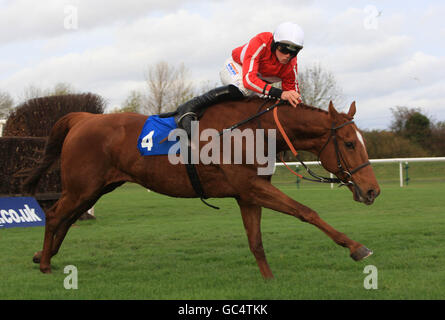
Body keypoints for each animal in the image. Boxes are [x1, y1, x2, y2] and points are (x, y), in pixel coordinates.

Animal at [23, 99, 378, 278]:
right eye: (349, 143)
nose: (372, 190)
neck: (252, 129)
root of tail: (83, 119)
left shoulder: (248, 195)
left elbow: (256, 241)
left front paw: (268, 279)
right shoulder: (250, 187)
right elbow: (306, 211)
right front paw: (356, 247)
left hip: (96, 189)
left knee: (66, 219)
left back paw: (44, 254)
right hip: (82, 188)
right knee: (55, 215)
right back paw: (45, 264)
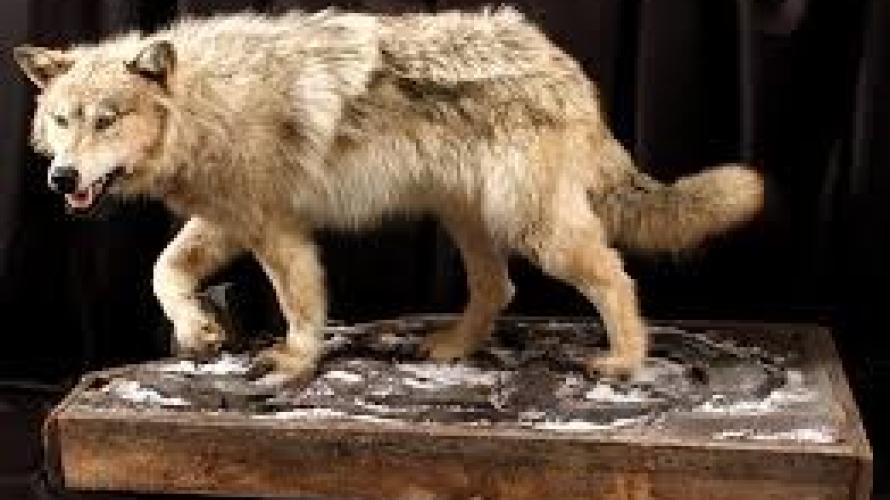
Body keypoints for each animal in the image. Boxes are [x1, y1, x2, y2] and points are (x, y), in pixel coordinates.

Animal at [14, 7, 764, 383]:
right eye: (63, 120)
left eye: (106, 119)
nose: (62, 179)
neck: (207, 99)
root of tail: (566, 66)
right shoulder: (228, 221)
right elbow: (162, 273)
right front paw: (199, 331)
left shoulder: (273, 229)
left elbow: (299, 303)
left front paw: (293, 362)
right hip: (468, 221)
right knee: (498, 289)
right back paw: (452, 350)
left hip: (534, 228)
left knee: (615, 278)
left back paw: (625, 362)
==
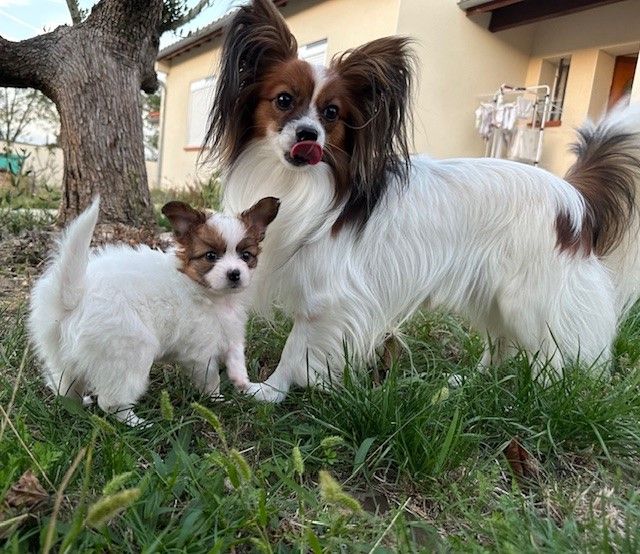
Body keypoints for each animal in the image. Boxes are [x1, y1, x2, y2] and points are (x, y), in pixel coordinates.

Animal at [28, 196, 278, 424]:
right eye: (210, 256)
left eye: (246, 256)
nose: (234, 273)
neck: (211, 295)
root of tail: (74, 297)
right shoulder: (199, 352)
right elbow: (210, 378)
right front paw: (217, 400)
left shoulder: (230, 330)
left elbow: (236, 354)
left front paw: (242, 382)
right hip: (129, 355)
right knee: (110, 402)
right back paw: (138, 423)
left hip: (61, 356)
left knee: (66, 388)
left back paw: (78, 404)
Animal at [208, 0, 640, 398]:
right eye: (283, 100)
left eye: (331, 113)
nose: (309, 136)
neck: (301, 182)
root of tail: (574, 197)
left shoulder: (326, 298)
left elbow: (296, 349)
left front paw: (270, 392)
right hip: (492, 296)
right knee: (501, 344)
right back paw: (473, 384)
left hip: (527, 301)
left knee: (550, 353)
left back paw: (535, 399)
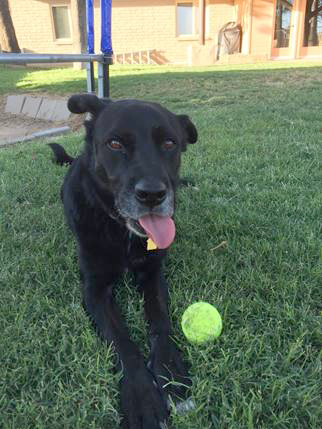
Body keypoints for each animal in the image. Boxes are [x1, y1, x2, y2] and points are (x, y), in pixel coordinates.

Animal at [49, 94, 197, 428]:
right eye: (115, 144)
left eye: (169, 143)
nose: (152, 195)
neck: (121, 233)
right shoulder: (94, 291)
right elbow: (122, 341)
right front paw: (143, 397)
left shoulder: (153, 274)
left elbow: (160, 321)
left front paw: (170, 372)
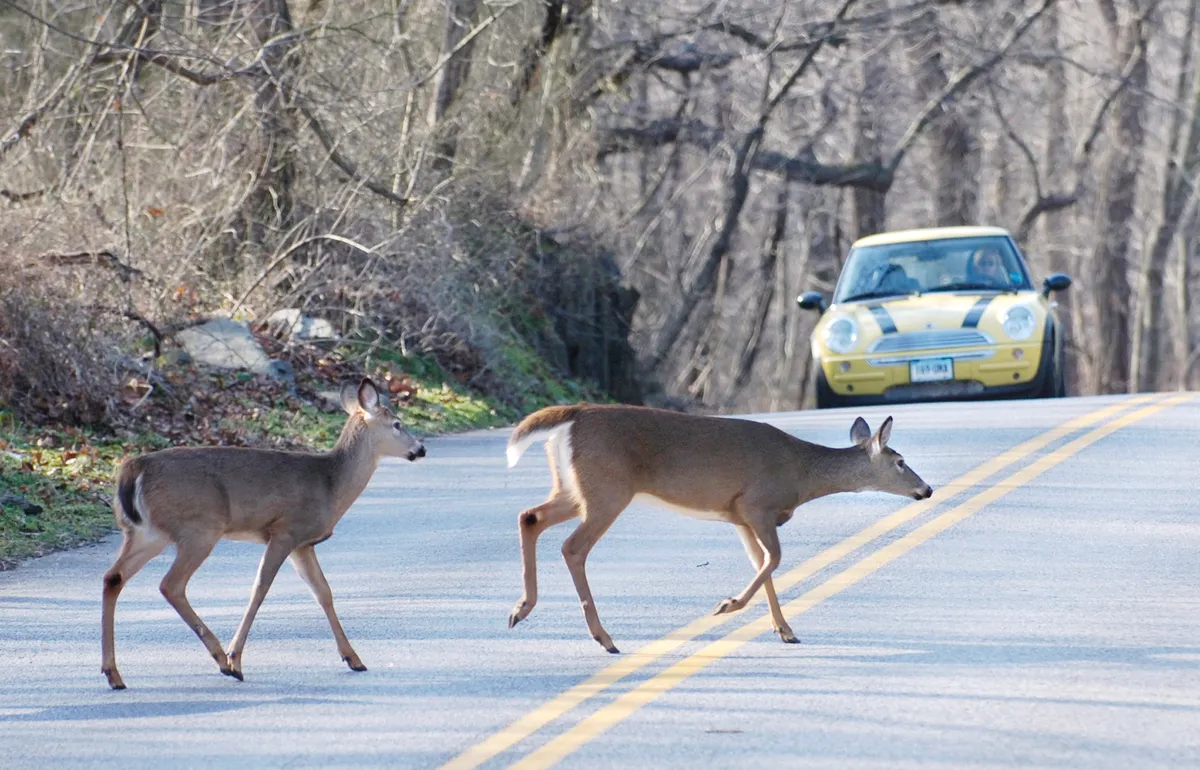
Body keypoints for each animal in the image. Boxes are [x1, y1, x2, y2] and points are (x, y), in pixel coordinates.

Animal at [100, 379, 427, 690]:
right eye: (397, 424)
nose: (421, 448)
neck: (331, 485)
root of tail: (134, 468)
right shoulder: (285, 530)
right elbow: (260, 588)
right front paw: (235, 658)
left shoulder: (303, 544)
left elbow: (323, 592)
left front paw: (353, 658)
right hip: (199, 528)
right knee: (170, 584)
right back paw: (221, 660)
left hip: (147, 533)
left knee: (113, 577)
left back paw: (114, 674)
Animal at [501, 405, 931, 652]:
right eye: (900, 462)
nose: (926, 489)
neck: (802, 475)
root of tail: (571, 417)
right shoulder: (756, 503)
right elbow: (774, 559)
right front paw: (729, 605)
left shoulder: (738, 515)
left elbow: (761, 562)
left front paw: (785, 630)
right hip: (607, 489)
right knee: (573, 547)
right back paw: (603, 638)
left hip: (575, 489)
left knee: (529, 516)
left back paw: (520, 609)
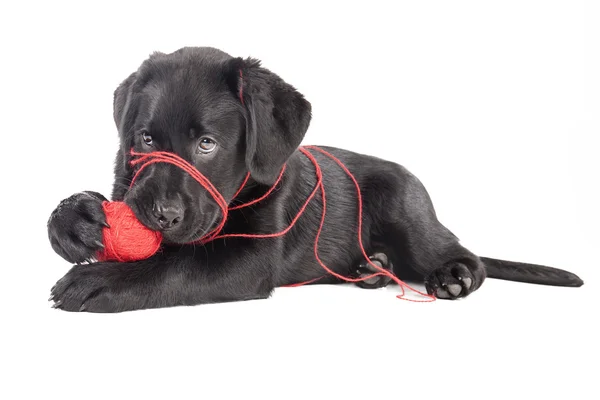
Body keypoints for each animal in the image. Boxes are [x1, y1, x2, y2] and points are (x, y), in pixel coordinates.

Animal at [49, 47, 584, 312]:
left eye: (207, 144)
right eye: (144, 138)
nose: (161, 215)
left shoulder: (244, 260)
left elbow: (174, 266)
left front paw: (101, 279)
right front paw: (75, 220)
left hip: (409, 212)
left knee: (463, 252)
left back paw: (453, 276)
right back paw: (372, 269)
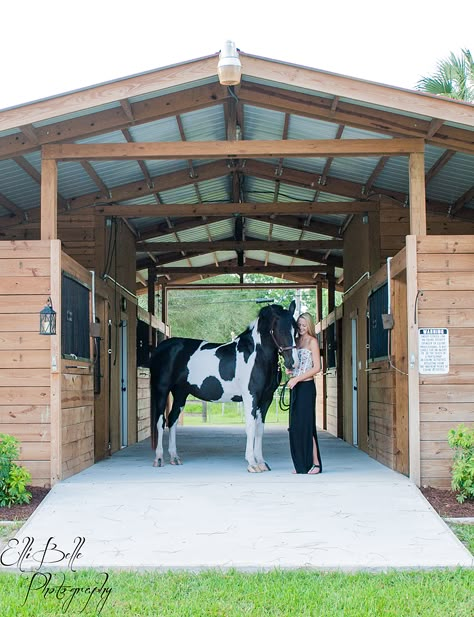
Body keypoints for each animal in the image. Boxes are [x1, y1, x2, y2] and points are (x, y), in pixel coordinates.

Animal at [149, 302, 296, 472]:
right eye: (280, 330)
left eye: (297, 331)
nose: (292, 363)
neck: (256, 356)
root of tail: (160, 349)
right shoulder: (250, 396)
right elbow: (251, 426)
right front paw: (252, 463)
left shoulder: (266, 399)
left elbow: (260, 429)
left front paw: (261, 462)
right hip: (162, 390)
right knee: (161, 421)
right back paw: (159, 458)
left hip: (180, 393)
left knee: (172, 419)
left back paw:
---
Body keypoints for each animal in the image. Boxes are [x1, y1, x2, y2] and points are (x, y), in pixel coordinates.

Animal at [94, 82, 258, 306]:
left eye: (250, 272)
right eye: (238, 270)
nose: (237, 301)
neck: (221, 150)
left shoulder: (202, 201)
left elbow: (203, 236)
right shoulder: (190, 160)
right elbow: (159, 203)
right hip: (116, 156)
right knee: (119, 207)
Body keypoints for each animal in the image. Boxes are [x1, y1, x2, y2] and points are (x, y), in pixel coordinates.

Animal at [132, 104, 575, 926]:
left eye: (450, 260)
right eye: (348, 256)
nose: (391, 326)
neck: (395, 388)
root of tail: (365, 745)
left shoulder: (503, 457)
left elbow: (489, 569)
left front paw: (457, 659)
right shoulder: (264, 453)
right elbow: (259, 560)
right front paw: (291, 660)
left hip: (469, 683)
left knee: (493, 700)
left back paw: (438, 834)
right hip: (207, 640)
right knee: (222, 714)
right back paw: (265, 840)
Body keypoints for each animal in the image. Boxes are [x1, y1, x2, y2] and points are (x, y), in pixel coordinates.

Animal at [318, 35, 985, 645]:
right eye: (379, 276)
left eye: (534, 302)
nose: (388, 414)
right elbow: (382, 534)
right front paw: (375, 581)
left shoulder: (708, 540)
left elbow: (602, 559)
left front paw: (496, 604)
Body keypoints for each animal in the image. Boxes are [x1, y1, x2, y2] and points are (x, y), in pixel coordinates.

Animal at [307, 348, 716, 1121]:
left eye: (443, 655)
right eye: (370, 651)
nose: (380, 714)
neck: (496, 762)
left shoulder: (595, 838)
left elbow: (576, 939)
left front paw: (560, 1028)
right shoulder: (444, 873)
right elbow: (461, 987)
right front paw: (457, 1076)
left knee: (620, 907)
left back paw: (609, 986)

→ Problem details: Retype, exactly and in full, the lines above from the one containing "left shoulder: (708, 540)" through the one containing "left back paw: (609, 986)".

→ Solution to this exercise:
left shoulder: (708, 540)
left elbow: (602, 559)
left front paw: (496, 604)
Body keypoints for each animal in the image. Boxes are [x1, y1, x2, y2] and points are (x, y), in pixel coordinates.

Animal at [307, 348, 716, 1121]:
left eye: (443, 655)
right eye: (370, 651)
nose: (380, 714)
neck: (496, 762)
left shoulder: (595, 838)
left elbow: (576, 939)
left front paw: (560, 1028)
right shoulder: (444, 873)
right elbow: (461, 987)
right front paw: (457, 1076)
left knee: (620, 907)
left back paw: (609, 986)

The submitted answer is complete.